Corey is working today; he picked up a 14-hour shift doing security. I asked him why in the world he would want to take a security shift on his first weekend after working on a boat? His reply was that we’ve been without regular decent paychecks for so long that he wants to do everything to get ahead.

That’s great, but I don’t want the poor man to work himself to death. He’s already too thin. But truth be told, I think that he remembered that today is opening day at the park and took the shift so that he wouldn’t have to hear the loudspeaker at 8 o’clock this morning.

There is a reason that I am not armed with any kind of weaponry. Not because I am violent or want to hurt anyone, but this morning I would have felt completely justified in shooting the loudspeaker. I hate opening day. People parking everywhere, litter strewn about as if people were raised in a barn, car alarms blaring, and idiots honking their horns at 8 a.m. At least a police car was stationed in front of our house for a time this morning to keep people from parking in the no-parking zone in front of our house, you know, where the fire hydrant is?

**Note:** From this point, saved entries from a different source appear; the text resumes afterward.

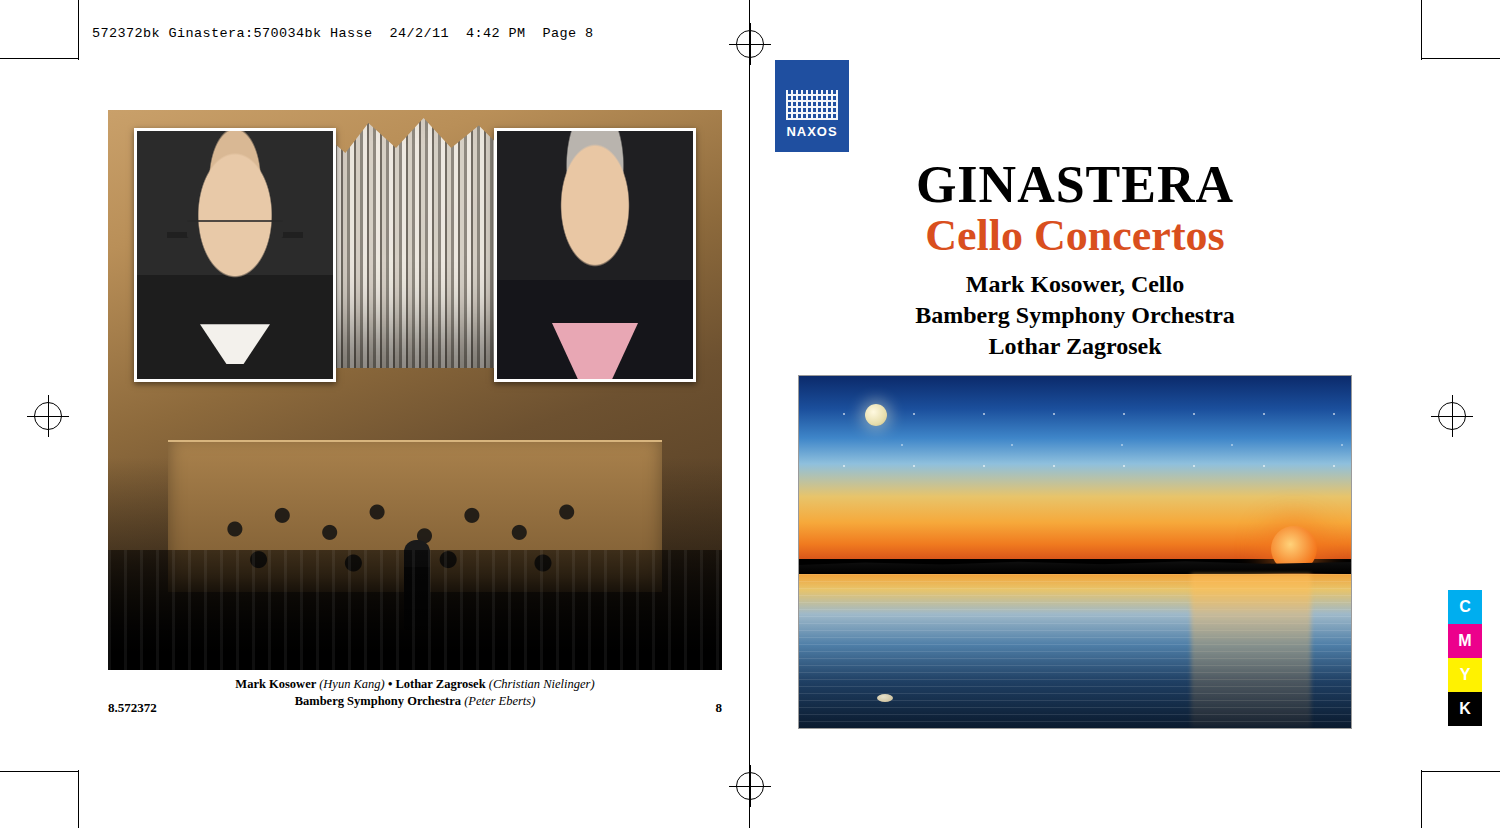572372bk Ginastera:570034bk Hasse 24/2/11 4:42 PM Page 8
Mark Kosower (Hyun Kang) • Lothar Zagrosek (Christian Nielinger)
Bamberg Symphony Orchestra (Peter Eberts)
8.572372 8
NAXOS
GINASTERA
Cello Concertos
Mark Kosower, Cello
Bamberg Symphony Orchestra
Lothar Zagrosek
C
M
Y
K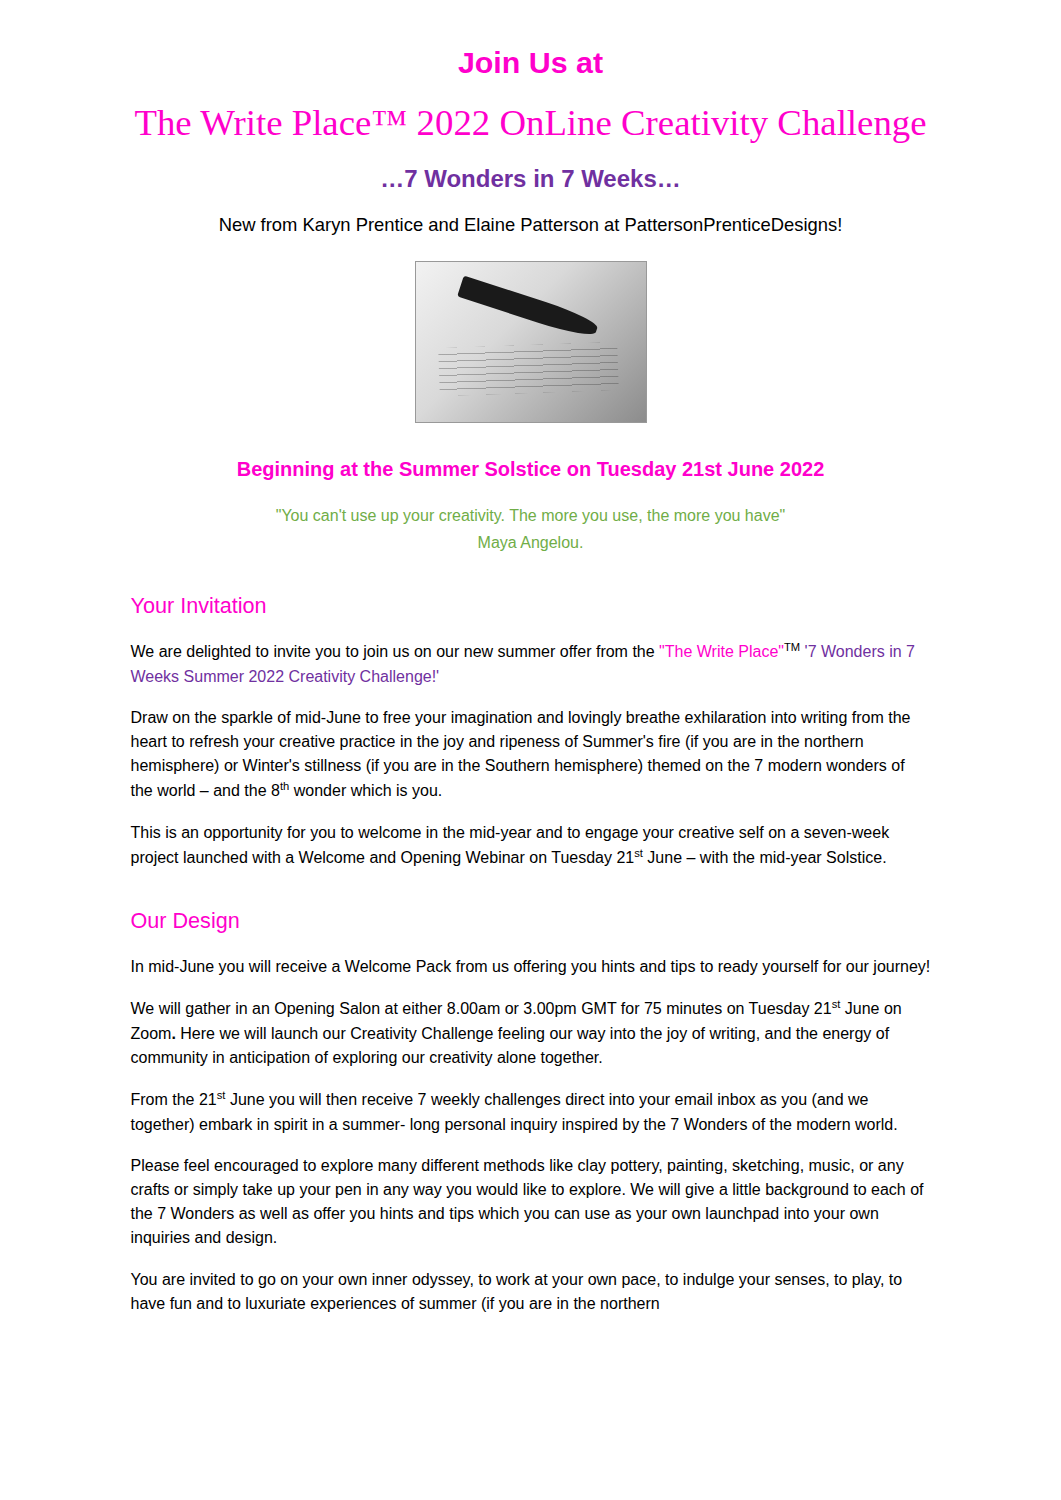Join Us at
The Write Place™ 2022 OnLine Creativity Challenge
…7 Wonders in 7 Weeks…
New from Karyn Prentice and Elaine Patterson at PattersonPrenticeDesigns!
Beginning at the Summer Solstice on Tuesday 21st June 2022
"You can't use up your creativity. The more you use, the more you have"
Maya Angelou.
Your Invitation
We are delighted to invite you to join us on our new summer offer from the "The Write Place"TM '7 Wonders in 7 Weeks Summer 2022 Creativity Challenge!'
Draw on the sparkle of mid-June to free your imagination and lovingly breathe exhilaration into writing from the heart to refresh your creative practice in the joy and ripeness of Summer's fire (if you are in the northern hemisphere) or Winter's stillness (if you are in the Southern hemisphere) themed on the 7 modern wonders of the world – and the 8th wonder which is you.
This is an opportunity for you to welcome in the mid-year and to engage your creative self on a seven-week project launched with a Welcome and Opening Webinar on Tuesday 21st June – with the mid-year Solstice.
Our Design
In mid-June you will receive a Welcome Pack from us offering you hints and tips to ready yourself for our journey!
We will gather in an Opening Salon at either 8.00am or 3.00pm GMT for 75 minutes on Tuesday 21st June on Zoom. Here we will launch our Creativity Challenge feeling our way into the joy of writing, and the energy of community in anticipation of exploring our creativity alone together.
From the 21st June you will then receive 7 weekly challenges direct into your email inbox as you (and we together) embark in spirit in a summer- long personal inquiry inspired by the 7 Wonders of the modern world.
Please feel encouraged to explore many different methods like clay pottery, painting, sketching, music, or any crafts or simply take up your pen in any way you would like to explore. We will give a little background to each of the 7 Wonders as well as offer you hints and tips which you can use as your own launchpad into your own inquiries and design.
You are invited to go on your own inner odyssey, to work at your own pace, to indulge your senses, to play, to have fun and to luxuriate experiences of summer (if you are in the northern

Apparently that bright yellow fire hydrant is easy to overlook when you don’t want to carry the cooler a few extra yards to the stands. I know. I know. I’m a bitch. You would be too if you had to endure this for months every year. I mean, when I try to be nice and tell people that it’s a no-parking zone, they just glare at me as if I’m that old man yelling at the neighborhood kids to stay off his yard. When that happens enough times a person can become jaded. Just saying.

More later. Peace.

Music by Crowded House, “Falling Dove”

                    

Couldn’t decide between two poems, so posting both (found on Poetry of the Poles tumblr):

List

I’ve made a list of questions 
to which I no longer expect answers,
since it’s either too early for them, 
or I won’t have time to understand.

The list of questions is long, 
and takes up matters great and small, 
but I don’t want to bore you, 
and will just divulge a few:

What was real
and what scarcely seemed to be 
in this auditorium, 
stellar and substellar, 
requiring tickets both to get in 
and get out;

What about the whole living world, 
which I won’t succeed
in comparing with a different living world; 

What will the papers
write about tomorrow;

When will wars cease, 
and what will take their place;

Whose third finger now wears 
the ring
stolen from me — lost;

Where’s the place of free will, 
which manages to be and not to be 
simultaneously;

What about those dozens of people —
did we really know each other; 

What was M. trying to tell me 
when she could no longer speak;

Why did I take bad things 
for good ones 
and what would it take 
to keep from doing it again?

There are certain questions
I jotted down just before sleep.

On waking
I couldn’t make them out.

Sometimes I suspect 
that this is a genuine code, 
but that question, too, 
will abandon me one day.

~ Wislawa Szymborska (Translated by Clare Cavanagh)

                    

The City Where I Want to Live

The city is quiet at dusk, 
when pale stars waken from their swoon, 
and resounds at noon with the voices 
of ambitious philosophers and merchants 
bearing velvet from the East. 
The flames of conversation burn there, 
but not pyres. 
Old churches, the mossy stones 
of ancient prayer, are both its ballast 
and its rocket ship. 
It is a just city 
where foreigners aren’t punished, 
a city quick to remember 
and slow to forget, 
tolerating poets, forgiving prophets 
for their hopeless lack of humor. 
The city was based 
on Chopin’s preludes, 
taking from them only joy and sorrow. 
Small hills circle it 
in a wide collar; ash trees 
grow there, and the slim poplar, 
chief justice in the state of trees. 
The swift river flowing through the city’s heart 
murmurs cryptic greetings 
day and night 
from the springs, the mountains, and the sky.